期刊名称:Proceedings of the National Academy of Sciences
印刷版ISSN:0027-8424
电子版ISSN:1091-6490
出版年度:2020
卷号:117
期号:29
页码:16864-16871
DOI:10.1073/pnas.2002681117
出版社:The National Academy of Sciences of the United States of America
摘要:Understanding deformation mechanisms in silicon is critical for reliable design of miniaturized devices operating at high temperatures. Bulk silicon is brittle, but it becomes ductile at about 540 °C. It creeps (deforms plastically with time) at high temperatures (∼800 °C). However, the effect of small size on ductility and creep of silicon remains elusive. Here, we report that silicon at small scales may deform plastically with time at lower temperatures (400 °C) above a threshold stress. We achieve this stress by bending single-crystal silicon microbeams using an in situ thermomechanical testing stage.

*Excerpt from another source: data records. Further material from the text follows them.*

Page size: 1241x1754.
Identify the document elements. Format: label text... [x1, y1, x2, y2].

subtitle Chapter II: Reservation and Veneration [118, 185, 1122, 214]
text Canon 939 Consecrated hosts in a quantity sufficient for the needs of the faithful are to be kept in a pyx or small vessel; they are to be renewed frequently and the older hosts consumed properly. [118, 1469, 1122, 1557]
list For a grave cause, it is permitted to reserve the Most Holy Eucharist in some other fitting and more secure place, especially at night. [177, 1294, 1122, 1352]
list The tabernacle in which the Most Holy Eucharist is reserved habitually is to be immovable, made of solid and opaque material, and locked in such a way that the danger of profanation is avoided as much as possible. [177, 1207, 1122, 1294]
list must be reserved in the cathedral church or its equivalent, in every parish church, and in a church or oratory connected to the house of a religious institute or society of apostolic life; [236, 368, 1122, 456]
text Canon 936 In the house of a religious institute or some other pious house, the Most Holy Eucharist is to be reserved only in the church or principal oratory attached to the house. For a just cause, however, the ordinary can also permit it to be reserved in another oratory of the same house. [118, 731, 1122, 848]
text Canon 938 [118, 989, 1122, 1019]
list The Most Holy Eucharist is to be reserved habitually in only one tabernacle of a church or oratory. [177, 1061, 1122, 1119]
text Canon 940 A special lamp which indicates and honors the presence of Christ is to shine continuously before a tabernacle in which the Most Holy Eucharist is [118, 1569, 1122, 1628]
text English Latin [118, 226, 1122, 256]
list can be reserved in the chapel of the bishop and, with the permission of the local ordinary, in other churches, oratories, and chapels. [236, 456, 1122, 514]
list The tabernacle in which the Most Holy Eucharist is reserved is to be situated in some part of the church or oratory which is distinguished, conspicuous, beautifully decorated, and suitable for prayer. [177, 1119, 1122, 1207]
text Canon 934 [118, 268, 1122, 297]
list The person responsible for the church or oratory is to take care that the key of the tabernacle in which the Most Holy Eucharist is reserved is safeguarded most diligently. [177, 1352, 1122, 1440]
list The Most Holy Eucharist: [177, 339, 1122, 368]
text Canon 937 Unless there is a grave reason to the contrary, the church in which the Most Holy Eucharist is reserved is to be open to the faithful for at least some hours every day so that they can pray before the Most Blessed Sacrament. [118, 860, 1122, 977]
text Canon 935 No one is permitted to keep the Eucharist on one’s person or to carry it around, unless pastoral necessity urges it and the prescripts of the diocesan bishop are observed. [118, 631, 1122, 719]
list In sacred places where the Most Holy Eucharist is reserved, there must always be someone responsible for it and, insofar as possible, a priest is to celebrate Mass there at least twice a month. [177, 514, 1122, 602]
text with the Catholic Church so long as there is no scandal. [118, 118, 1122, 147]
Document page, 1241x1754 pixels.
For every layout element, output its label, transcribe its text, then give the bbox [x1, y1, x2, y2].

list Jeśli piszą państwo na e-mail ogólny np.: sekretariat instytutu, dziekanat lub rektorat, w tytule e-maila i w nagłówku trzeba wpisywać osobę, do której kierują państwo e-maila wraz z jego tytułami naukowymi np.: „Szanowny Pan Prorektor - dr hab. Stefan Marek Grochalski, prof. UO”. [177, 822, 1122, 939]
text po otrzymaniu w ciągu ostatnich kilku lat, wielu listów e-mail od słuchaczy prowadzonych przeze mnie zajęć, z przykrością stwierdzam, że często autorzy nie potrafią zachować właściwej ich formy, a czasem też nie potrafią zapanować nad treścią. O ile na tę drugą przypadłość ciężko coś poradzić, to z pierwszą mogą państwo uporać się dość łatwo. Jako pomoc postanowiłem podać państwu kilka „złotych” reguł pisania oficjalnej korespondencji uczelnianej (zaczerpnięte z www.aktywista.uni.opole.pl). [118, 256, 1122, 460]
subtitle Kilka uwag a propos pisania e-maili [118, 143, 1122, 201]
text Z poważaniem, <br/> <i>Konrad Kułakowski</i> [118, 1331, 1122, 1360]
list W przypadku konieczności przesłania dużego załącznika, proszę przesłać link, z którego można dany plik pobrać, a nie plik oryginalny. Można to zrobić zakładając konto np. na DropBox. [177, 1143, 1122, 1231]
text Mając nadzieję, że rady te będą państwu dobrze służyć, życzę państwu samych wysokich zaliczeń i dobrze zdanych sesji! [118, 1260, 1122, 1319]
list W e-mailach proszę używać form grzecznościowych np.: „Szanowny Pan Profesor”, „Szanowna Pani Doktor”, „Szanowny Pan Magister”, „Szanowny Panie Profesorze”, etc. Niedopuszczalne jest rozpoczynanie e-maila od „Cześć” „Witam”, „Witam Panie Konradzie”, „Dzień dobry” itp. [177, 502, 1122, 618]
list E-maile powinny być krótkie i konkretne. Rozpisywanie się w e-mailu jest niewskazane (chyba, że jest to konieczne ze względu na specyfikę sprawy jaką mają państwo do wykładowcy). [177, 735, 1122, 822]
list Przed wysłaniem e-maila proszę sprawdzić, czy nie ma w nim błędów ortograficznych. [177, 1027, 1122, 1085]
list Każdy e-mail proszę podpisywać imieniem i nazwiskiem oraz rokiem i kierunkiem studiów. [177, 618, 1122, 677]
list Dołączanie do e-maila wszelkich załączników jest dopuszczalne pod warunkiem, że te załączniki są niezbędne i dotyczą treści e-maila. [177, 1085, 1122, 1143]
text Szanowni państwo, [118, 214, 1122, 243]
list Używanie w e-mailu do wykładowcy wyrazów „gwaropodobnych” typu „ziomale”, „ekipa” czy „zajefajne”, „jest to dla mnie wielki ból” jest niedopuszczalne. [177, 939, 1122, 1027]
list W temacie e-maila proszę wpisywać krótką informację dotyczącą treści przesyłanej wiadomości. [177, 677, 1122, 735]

Small size, together with bending, localize high stress near the surface of the beam close to the anchor. This localization offers flaw tolerance, allowing ductility to win over fracture. Our combined scanning, transmission electron microscopy, and atomic force microscopy analysis reveals that as the threshold stress is approached, multiple dislocation nucleation sites appear simultaneously from the high-stressed surface of the beam with a uniform spacing of about 200 nm between them. Dislocations then emanate from these sites with time, lowering the stress while bending the beam plastically. This process continues until the effective shear stress drops and dislocation activities stop. A simple mechanistic model is presented to relate dislocation nucleation with plasticity in silicon.